Coplanar Waveguide Impedance Guide
A coplanar waveguide places the signal trace and both ground planes on the same board side. This layout is popular in RF modules, microwave fixtures, probes, antennas, and test coupons. It gives easy shunt component mounting. It also keeps fields near the surface.
Why Geometry Matters
Impedance depends mainly on trace width, gap width, substrate height, and dielectric constant. A wider trace lowers impedance. A wider slot usually raises impedance. A higher dielectric constant slows the wave and lowers impedance. Substrate thickness affects how much field travels in air or dielectric material.
The calculator uses a quasi static conformal mapping method. It treats metal as thin and assumes the line is uniform. That is useful for early layout work. It is not a substitute for field simulation when tolerances, plating, solder mask, or launch transitions are critical.
Useful Design Checks
Start with the board stackup.
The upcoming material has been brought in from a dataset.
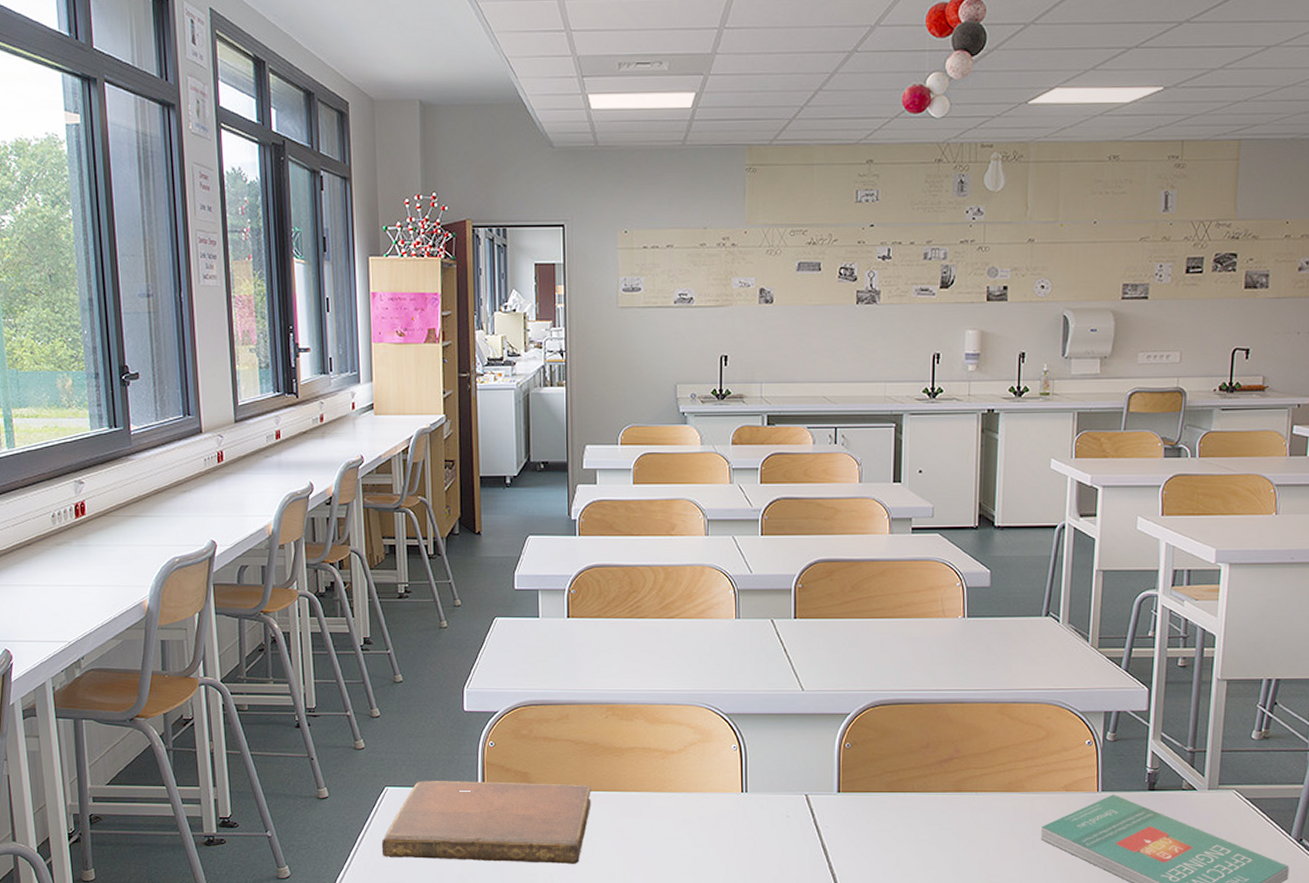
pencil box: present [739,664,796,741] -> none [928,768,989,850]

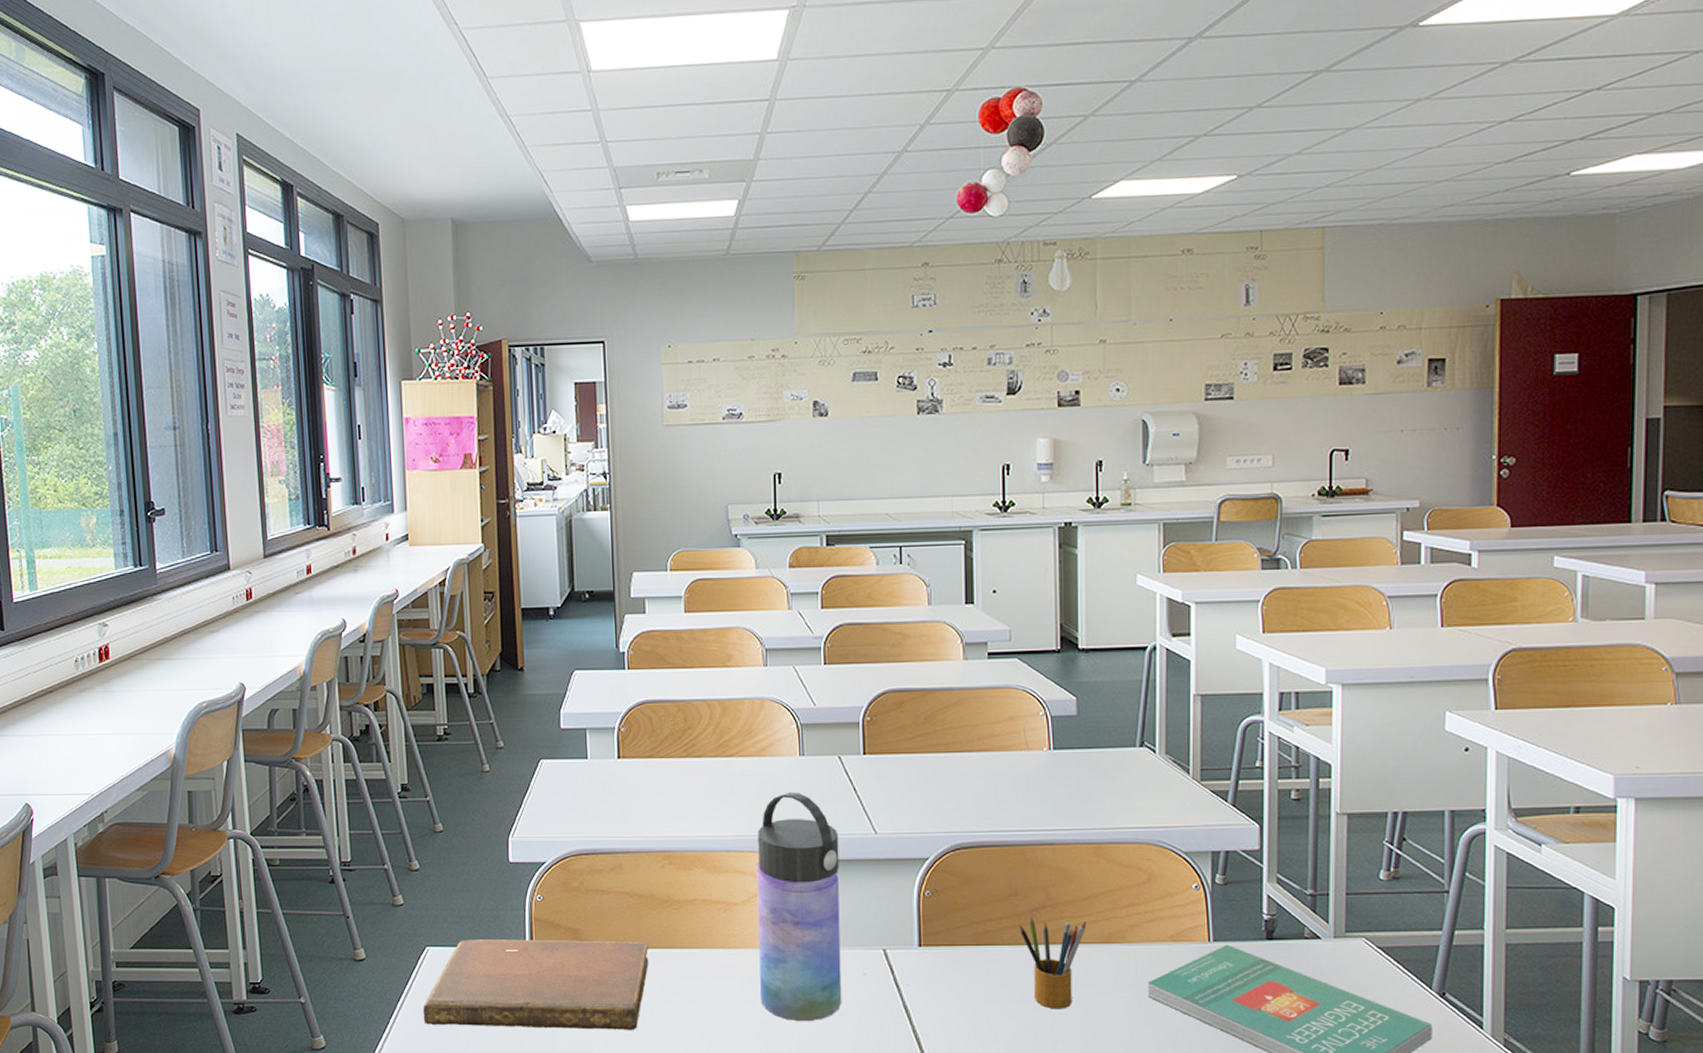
water bottle: none [692,651,769,858] -> present [756,792,842,1022]
pencil box: none [928,768,989,850] -> present [1019,918,1086,1009]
Enter the dielectric constant supplied by the laminate vendor. Use the same units for width, gap, height, and length. Then compare the impedance with your target, such as 50 ohms. Adjust the trace and gap in small steps. Keep manufacturing limits in mind. Very narrow slots can raise cost and reduce yield.
Frequency entries help estimate guided wavelength, phase, and delay. These values matter for stubs, filters, phase matched paths, and time domain checks. They also reveal when a short physical trace becomes electrically long.
Interpreting Results
The effective permittivity sits between air and substrate values. A lower value means more field in air. A higher value means more field in dielectric material. The capacitance and inductance estimates describe the distributed line. They help compare different geometries with the same impedance.
Good CPW practice includes solid side grounds, frequent via stitching when a rear ground exists, smooth transitions, and controlled gaps near components. Keep copper roughness and solder mask effects in mind at high frequency. Final validation should include fabrication notes, connector launches, and measurement with suitable calibration standards.
Use this tool for planning, comparison, and documentation. Recalculate after every stackup or geometry change. Small changes can move the impedance enough to affect return loss, matching, and repeatability. Document the chosen target and save exports for later fabrication reviews and approvals.